_DOCUMENT TEXT_.
○ ○ ○ ○ ○

The GABAA receptor antagonist bicuculline methobromide (3.25 nM) (Sigma-Aldrich, St Louis, MO, USA) was used to see whether blockade of GABAA receptors in the DR blocks the inhibitory effects of mPFC-HFS on neuronal firing in DR. Bicuculline was prepared in 0.9% saline in a final dose of 75 ng/0.5 μL (100 μM) and infused into the DR 2 min after the onset of mPFC-HFS for a total of 1 min of perfusion time. The doses were chosen on the basis of previous publications as well as pilot studies, using the criteria of pharmacological and behavioural efficacy (Tao & Auerbach, 2003; Tao & Ma, 2012).
Histology
At the end of each experiment, the final position of the stimulating and recording electrode tips was marked with an electrolytic lesion (10 mA for 10 s) to verify location in the tissue. Animals underwent transcardiac perfusion with heparinized saline followed by 4% weight/volume paraformaldehyde in phosphate-buffered saline (PBS). Brains were extracted, post-fixed in 20% sucrose and 4% paraformaldehyde in PBS, processed for 40-μm-thick coronal sections using a cryostat (1720 digital; Leica Microsystems, Wetzlar, Germany) and stained with Cresyl Violet. Recording site locations were confirmed in the DR and stimulating sites in the infralimbic region of the mPFC. Placements of cannulae were verified by comparing the slides with a rat brain atlas (Paxinos & Watson, 2007).

○ ○ ○ ○ ○

_SUPPLIED ENTRIES_.

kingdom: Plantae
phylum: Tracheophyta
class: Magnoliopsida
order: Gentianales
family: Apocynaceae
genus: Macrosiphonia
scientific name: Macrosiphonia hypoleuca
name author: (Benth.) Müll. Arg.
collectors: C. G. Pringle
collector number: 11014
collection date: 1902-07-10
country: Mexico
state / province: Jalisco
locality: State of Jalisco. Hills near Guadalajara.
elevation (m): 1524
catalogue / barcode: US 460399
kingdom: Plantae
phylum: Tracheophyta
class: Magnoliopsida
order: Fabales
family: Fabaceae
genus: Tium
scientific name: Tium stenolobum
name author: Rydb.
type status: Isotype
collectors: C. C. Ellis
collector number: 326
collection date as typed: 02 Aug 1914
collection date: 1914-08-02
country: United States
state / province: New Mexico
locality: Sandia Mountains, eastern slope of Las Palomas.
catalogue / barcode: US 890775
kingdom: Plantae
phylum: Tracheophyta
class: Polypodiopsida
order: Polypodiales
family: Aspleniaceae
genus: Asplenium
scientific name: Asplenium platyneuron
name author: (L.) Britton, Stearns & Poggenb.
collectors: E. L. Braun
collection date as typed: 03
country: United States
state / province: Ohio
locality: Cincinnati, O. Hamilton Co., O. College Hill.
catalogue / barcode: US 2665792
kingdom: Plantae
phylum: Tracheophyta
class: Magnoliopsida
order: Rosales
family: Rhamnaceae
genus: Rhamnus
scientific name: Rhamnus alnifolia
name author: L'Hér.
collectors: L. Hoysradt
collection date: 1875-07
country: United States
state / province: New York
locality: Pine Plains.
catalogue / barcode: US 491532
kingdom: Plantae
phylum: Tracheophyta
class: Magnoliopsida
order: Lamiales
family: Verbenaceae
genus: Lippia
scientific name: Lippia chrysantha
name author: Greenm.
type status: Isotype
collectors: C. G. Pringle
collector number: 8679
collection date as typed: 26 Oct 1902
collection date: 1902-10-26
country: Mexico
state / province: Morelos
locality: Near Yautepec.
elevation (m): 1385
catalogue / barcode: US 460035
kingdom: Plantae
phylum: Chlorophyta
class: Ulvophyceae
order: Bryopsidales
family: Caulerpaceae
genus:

○ ○ ○ ○ ○

_WORK TASK_. According to the methods text, what stain was applied to the coronal brain sections?

_RESPONSE AREA_. Cresyl Violet